Unemployment has continued to fall and a record 31 million people are in work, the last jobless figures before the general election have shown.
The jobless total fell by 76,000 to 1.84 million in the quarter to February, the lowest for almost seven years.
The number of people claiming jobseeker’s allowance fell by 20,700 in March to 772,400, the 29th consecutive monthly cut.
In the North West the number of people unemployed stood at 209,000 - a fall of 20,000.
Other data from the Office for National Statistics (ONS) showed that more than 31 million people were in work after an increase of more than half a million in the past year, the biggest total since records began in 1971.
The UK’s unemployment rate is now 5.6 per cent, a fall of 1.3 per cent since a year ago. The rate was 7.9 per cent in May 2010, when the last general election was held.
Around 1.3 million people were in part-time jobs when they wanted full-time work, up by 29,000 in the latest quarter, while self-employment was little changed at 4.5 million.
The number of people classed as economically inactive, including those looking after a relative, on long-term sick leave or who have given up looking for work, fell by 104,000 to just under nine million. Average earnings increased by 1.7 per cent in the year to February, 0.2 per cent down on the previous month.
Long-term unemployment has also fallen, down by 188,000 to 623,000 for those out of work for at least a year. Youth unemployment - 16 to 24-year-olds - fell by 22,000 in the three months to February to 742,000.
The ONS also reported that 107,000 people were made redundant over the latest three months, little changed on the end of last year, but more than 200,000 fewer than the record peak of 311,000 in early 2009.
There were 743,000 job vacancies across the country in January to March, 124,000 more than a year ago and the highest since records began in 2001.
Paul Kenny, general secretary of the GMB union, said: “Most of these new jobs are mainly low-skilled, low-paid and zero hours.
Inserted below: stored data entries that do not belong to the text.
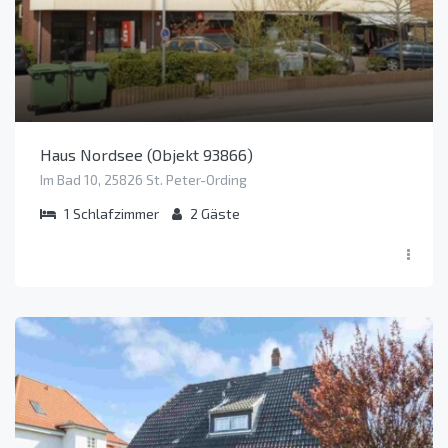
Haus Nordsee (Objekt 93866)
Im Bad 10, 25826 St. Peter-Ording
1
Schlafzimmer
2
Gäste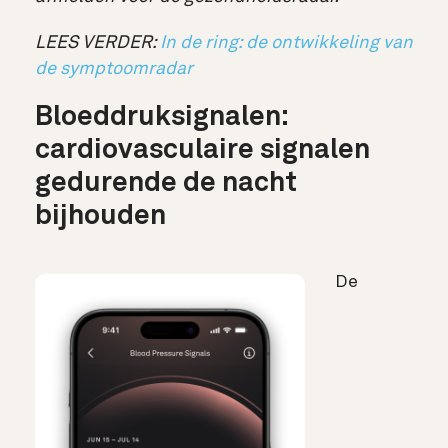
LEES VERDER:
In de ring: de ontwikkeling van
de symptoomradar
Bloeddruksignalen:
cardiovasculaire signalen
gedurende de nacht
bijhouden
De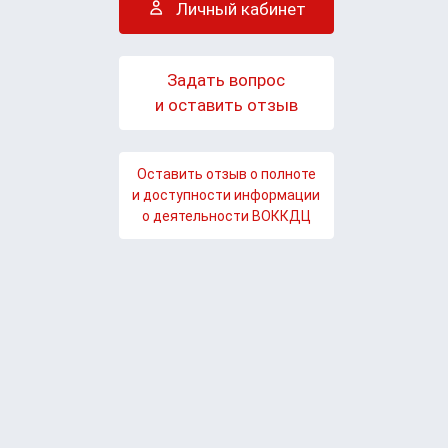
Личный кабинет
Задать вопрос
и оставить отзыв
Оставить отзыв о полноте
и доступности информации
о деятельности ВОККДЦ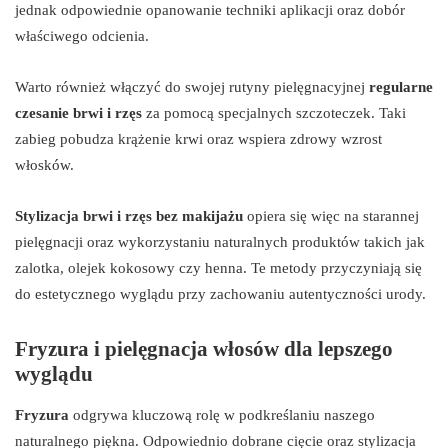
jednak odpowiednie opanowanie techniki aplikacji oraz dobór
właściwego odcienia.
Warto również włączyć do swojej rutyny pielęgnacyjnej
regularne
czesanie brwi i rzęs
za pomocą specjalnych szczoteczek. Taki
zabieg pobudza krążenie krwi oraz wspiera zdrowy wzrost
włosków.
Stylizacja brwi i rzęs bez makijażu
opiera się więc na starannej
pielęgnacji oraz wykorzystaniu naturalnych produktów takich jak
zalotka, olejek kokosowy czy henna. Te metody przyczyniają się
do estetycznego wyglądu przy zachowaniu autentyczności urody.
Fryzura i pielęgnacja włosów dla lepszego
wyglądu
Fryzura
odgrywa kluczową rolę w podkreślaniu naszego
naturalnego piękna. Odpowiednio dobrane cięcie oraz stylizacja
Even skilled workers in the UK face being undercut while wages are stagnant or falling in real terms.
“Most workers have seen little or no evidence of any recovery in living standards due to the Tories not promoting real economic growth based on investment and productivity gains.”
Dr John Philpott, director of The Jobs Economist, said: “The quarterly increase of 248,000 in the number of people in work in the UK is remarkably strong.”